The role of a woman's age, as well as some gynecological diseases and metabolic disorders in occurrence of oocyte morphological abnormalities is discussed in literature. [10]. Moreover, some researchers consider the duration of ovarian stimulation and total dose of gonadotropins to be a risk factor for dysmorphisms [4, 11–13]. However, there is no a common point of view regarding the influence of the above factors on morphology of oocytes. It should be mentioned, that morphological characteristics of oocytes in patients receiving gonadotropins are not well studied yet. So, HIV-infection takes a special place among chronic infectious diseases. According to the Joint United Nations Programme on HIV/AIDS (UNAIDS), the number of people living with HIV reached 38,0 (31,6–44,5) million worldwide in 2020, of them 26,0 (25,1–26,2) million people received antiretroviral therapy (ART) at the end of June, 2020. It should be noted, that nowadays assisted reproductive technologies allow to consider this disease as a contolled chornic pathology, to preserve quality of life and extend lifetime of patients with HIV infection [14]. However, it is being discussed in literature, that both severe immunodeficiency associated with HIV infection and ART have a negative impact on the quality of oocytes. A number of studies showed mitochondrial DNA (mtDNA) depletion in oocytes and cumulus cells and high frequency of mutations in patients with HIV infection using nucleoside and nucleotide reverse transcriptase inhibitors (NRTIs) [15–17]. The authors believe that this is associated with decreased in vitro fertilizing ability of oocytes and low efficiency of IVF program among the patients of this group. However, there is no published data on the studies of morphological characteristics of oocytes in HIV-infected women receiving ART. This aspect is of scientific interest due to the increased number of women of reproductive age with HIV infection who are planning to conceive using ART.

The purpose of this research was to study the prevalence of oocyte dysmorphisms in HIV-infected women receiving antiretroviral therapy.

Materials and methods

The retrospective study included 210 married couples who underwent IVF. 113 HIV-infected patients were included in the main group and 97 non-HIV-infected women in the control group, who underwent 163 and 123 ovarian stimulation cycles, respectively. Morphological assessment of 2321 mature MII oocytes was performed, of them 1228 oocytes were obtained from women in the main group and 1093 in the control group. Inclusion criteria were: a positive HIV status of women in the main group and absence of HIV infection in the control group. Exclusion criteria in both groups were contraindications for using assisted reproductive technologies (The Order No. 803n of 31.07. 20 “On the procedure of using assisted reproductive technologies, contraindications and limitations for using them” of the Ministry of Health of the Russian Federation).

- **Dataset entries**

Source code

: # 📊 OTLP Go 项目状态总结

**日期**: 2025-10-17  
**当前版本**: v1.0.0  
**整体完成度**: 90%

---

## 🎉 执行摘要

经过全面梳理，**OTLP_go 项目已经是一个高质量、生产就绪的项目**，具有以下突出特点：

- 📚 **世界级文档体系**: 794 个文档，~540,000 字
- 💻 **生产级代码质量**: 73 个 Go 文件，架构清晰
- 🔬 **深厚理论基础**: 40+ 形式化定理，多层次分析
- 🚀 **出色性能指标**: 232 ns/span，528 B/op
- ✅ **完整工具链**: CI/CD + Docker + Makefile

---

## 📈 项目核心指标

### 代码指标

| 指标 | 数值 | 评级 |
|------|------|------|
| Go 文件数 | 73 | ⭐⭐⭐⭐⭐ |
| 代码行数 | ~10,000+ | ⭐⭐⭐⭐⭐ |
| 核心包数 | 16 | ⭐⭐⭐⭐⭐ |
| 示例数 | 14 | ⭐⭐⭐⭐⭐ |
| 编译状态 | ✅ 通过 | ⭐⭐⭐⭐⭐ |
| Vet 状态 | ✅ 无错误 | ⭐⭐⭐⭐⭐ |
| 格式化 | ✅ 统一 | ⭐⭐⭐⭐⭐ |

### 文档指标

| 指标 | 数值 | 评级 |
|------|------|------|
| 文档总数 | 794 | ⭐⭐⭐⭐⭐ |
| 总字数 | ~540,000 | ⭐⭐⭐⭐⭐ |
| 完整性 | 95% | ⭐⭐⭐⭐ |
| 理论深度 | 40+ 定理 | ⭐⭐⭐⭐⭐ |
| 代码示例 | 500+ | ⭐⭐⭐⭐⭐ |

- **What to work on**
Retype the stretch of the oocyte study text from "Materials and methods" through "the Russian Federation).". You won't need the material for this.

- **Solution to the problem**
Materials and methods

The retrospective study included 210 married couples who underwent IVF. 113 HIV-infected patients were included in the main group and 97 non-HIV-infected women in the control group, who underwent 163 and 123 ovarian stimulation cycles, respectively. Morphological assessment of 2321 mature MII oocytes was performed, of them 1228 oocytes were obtained from women in the main group and 1093 in the control group. Inclusion criteria were: a positive HIV status of women in the main group and absence of HIV infection in the control group. Exclusion criteria in both groups were contraindications for using assisted reproductive technologies (The Order No. 803n of 31.07. 20 “On the procedure of using assisted reproductive technologies, contraindications and limitations for using them” of the Ministry of Health of the Russian Federation).